(Beginning of Provided records)

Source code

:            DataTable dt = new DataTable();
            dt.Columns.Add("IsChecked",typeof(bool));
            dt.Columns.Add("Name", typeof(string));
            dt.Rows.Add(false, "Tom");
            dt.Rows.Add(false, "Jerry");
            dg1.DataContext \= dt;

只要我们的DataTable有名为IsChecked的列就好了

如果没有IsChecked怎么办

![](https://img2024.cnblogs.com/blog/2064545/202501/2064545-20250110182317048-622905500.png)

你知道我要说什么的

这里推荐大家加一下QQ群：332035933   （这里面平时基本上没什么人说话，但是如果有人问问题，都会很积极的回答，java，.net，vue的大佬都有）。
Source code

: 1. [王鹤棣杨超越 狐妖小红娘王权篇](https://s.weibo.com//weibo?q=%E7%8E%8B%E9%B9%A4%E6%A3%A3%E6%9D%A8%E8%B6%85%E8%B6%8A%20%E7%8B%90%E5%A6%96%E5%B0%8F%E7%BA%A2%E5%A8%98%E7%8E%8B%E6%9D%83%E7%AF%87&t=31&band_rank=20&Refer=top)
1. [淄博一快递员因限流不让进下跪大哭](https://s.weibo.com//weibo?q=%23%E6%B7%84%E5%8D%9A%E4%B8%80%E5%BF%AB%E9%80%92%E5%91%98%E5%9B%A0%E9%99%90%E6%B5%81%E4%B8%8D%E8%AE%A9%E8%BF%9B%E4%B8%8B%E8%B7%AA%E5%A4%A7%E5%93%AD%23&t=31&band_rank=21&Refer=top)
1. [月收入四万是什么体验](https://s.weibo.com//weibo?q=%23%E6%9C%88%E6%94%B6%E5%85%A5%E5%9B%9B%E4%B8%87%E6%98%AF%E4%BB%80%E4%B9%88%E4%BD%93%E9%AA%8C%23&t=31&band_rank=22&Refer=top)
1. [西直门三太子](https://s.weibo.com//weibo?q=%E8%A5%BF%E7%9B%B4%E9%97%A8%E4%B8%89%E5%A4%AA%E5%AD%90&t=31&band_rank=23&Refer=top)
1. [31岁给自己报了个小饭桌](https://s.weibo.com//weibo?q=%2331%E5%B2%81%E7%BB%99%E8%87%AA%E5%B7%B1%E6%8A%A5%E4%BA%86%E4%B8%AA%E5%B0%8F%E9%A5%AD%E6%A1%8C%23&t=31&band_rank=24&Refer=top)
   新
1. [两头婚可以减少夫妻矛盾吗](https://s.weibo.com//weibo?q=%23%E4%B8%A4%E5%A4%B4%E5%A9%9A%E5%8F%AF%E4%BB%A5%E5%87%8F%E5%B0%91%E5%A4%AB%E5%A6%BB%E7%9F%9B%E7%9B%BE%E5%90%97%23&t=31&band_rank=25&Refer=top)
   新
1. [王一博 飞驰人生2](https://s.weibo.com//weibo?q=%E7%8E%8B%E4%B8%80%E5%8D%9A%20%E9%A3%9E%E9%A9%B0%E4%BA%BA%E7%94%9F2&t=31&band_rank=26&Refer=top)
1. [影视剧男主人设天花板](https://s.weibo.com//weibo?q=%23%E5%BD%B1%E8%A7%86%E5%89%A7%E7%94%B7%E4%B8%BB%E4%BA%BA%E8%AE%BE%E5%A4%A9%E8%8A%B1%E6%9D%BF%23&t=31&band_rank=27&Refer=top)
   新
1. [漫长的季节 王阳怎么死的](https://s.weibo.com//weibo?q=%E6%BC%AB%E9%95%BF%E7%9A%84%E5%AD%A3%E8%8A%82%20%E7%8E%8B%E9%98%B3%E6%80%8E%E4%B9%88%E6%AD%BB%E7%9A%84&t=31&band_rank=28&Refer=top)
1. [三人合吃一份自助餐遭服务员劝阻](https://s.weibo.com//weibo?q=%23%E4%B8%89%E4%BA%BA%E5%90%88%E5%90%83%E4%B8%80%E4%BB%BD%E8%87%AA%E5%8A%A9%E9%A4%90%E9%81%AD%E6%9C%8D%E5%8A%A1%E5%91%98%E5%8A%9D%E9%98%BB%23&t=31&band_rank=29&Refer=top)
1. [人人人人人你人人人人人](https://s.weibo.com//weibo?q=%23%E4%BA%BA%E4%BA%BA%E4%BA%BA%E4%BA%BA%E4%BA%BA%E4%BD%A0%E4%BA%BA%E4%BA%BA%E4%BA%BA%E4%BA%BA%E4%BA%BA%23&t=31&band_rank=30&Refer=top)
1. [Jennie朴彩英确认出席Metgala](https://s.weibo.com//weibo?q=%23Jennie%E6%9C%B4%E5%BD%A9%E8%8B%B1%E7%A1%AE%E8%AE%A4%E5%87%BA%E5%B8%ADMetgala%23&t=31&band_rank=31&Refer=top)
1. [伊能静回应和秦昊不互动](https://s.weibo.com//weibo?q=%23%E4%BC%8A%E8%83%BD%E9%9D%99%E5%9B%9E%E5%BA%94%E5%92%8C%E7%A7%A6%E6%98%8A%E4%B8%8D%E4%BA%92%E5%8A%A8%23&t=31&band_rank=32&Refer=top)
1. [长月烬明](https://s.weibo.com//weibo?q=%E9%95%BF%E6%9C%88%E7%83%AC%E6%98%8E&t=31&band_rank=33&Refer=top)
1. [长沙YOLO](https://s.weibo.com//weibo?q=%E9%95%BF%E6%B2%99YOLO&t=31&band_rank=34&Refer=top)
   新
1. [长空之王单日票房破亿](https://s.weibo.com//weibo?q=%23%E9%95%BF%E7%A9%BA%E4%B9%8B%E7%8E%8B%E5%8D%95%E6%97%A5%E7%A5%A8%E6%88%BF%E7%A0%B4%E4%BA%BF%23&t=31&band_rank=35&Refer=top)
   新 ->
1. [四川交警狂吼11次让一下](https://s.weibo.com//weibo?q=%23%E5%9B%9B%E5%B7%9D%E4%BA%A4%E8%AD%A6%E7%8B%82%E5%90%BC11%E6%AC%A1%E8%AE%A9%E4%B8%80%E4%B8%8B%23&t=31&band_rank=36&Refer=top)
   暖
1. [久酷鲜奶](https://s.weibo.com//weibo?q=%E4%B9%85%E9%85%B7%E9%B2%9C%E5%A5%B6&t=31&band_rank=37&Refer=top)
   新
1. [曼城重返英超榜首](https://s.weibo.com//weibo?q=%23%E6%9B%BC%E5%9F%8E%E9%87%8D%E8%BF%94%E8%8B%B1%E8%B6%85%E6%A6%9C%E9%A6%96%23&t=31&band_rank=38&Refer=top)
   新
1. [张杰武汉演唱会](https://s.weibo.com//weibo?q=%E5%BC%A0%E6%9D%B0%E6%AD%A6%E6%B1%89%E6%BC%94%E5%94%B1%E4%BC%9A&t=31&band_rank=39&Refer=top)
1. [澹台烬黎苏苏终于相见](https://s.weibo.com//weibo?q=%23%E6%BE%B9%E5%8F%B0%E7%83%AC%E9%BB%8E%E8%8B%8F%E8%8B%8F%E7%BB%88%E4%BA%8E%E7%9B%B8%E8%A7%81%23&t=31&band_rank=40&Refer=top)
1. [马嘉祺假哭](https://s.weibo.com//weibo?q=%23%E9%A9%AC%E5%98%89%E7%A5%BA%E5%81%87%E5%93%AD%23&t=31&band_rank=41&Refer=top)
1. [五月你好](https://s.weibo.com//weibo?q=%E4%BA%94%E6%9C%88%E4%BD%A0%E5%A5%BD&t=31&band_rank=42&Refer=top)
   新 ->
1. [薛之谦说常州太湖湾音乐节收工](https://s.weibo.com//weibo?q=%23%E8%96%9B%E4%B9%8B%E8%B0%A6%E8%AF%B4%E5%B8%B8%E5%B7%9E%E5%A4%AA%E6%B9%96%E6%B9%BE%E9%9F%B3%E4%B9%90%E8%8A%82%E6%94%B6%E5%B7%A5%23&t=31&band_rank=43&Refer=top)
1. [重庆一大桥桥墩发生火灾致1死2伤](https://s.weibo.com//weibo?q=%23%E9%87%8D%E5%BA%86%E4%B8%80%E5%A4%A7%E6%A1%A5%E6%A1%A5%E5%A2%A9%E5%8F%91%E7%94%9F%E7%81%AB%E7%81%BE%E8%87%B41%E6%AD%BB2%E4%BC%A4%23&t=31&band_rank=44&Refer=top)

(End of Provided records)

→ **What is required**: From the line that contains "1. [伊能静回应和秦昊不互" down to the final line of the entries, print every line exactly as it is, and only those lines.

→ **Expected output**:
1. [伊能静回应和秦昊不互动](https://s.weibo.com//weibo?q=%23%E4%BC%8A%E8%83%BD%E9%9D%99%E5%9B%9E%E5%BA%94%E5%92%8C%E7%A7%A6%E6%98%8A%E4%B8%8D%E4%BA%92%E5%8A%A8%23&t=31&band_rank=32&Refer=top)
1. [长月烬明](https://s.weibo.com//weibo?q=%E9%95%BF%E6%9C%88%E7%83%AC%E6%98%8E&t=31&band_rank=33&Refer=top)
1. [长沙YOLO](https://s.weibo.com//weibo?q=%E9%95%BF%E6%B2%99YOLO&t=31&band_rank=34&Refer=top)
   新
1. [长空之王单日票房破亿](https://s.weibo.com//weibo?q=%23%E9%95%BF%E7%A9%BA%E4%B9%8B%E7%8E%8B%E5%8D%95%E6%97%A5%E7%A5%A8%E6%88%BF%E7%A0%B4%E4%BA%BF%23&t=31&band_rank=35&Refer=top)
   新 ->
1. [四川交警狂吼11次让一下](https://s.weibo.com//weibo?q=%23%E5%9B%9B%E5%B7%9D%E4%BA%A4%E8%AD%A6%E7%8B%82%E5%90%BC11%E6%AC%A1%E8%AE%A9%E4%B8%80%E4%B8%8B%23&t=31&band_rank=36&Refer=top)
   暖
1. [久酷鲜奶](https://s.weibo.com//weibo?q=%E4%B9%85%E9%85%B7%E9%B2%9C%E5%A5%B6&t=31&band_rank=37&Refer=top)
   新
1. [曼城重返英超榜首](https://s.weibo.com//weibo?q=%23%E6%9B%BC%E5%9F%8E%E9%87%8D%E8%BF%94%E8%8B%B1%E8%B6%85%E6%A6%9C%E9%A6%96%23&t=31&band_rank=38&Refer=top)
   新
1. [张杰武汉演唱会](https://s.weibo.com//weibo?q=%E5%BC%A0%E6%9D%B0%E6%AD%A6%E6%B1%89%E6%BC%94%E5%94%B1%E4%BC%9A&t=31&band_rank=39&Refer=top)
1. [澹台烬黎苏苏终于相见](https://s.weibo.com//weibo?q=%23%E6%BE%B9%E5%8F%B0%E7%83%AC%E9%BB%8E%E8%8B%8F%E8%8B%8F%E7%BB%88%E4%BA%8E%E7%9B%B8%E8%A7%81%23&t=31&band_rank=40&Refer=top)
1. [马嘉祺假哭](https://s.weibo.com//weibo?q=%23%E9%A9%AC%E5%98%89%E7%A5%BA%E5%81%87%E5%93%AD%23&t=31&band_rank=41&Refer=top)
1. [五月你好](https://s.weibo.com//weibo?q=%E4%BA%94%E6%9C%88%E4%BD%A0%E5%A5%BD&t=31&band_rank=42&Refer=top)
   新 ->
1. [薛之谦说常州太湖湾音乐节收工](https://s.weibo.com//weibo?q=%23%E8%96%9B%E4%B9%8B%E8%B0%A6%E8%AF%B4%E5%B8%B8%E5%B7%9E%E5%A4%AA%E6%B9%96%E6%B9%BE%E9%9F%B3%E4%B9%90%E8%8A%82%E6%94%B6%E5%B7%A5%23&t=31&band_rank=43&Refer=top)
1. [重庆一大桥桥墩发生火灾致1死2伤](https://s.weibo.com//weibo?q=%23%E9%87%8D%E5%BA%86%E4%B8%80%E5%A4%A7%E6%A1%A5%E6%A1%A5%E5%A2%A9%E5%8F%91%E7%94%9F%E7%81%AB%E7%81%BE%E8%87%B41%E6%AD%BB2%E4%BC%A4%23&t=31&band_rank=44&Refer=top)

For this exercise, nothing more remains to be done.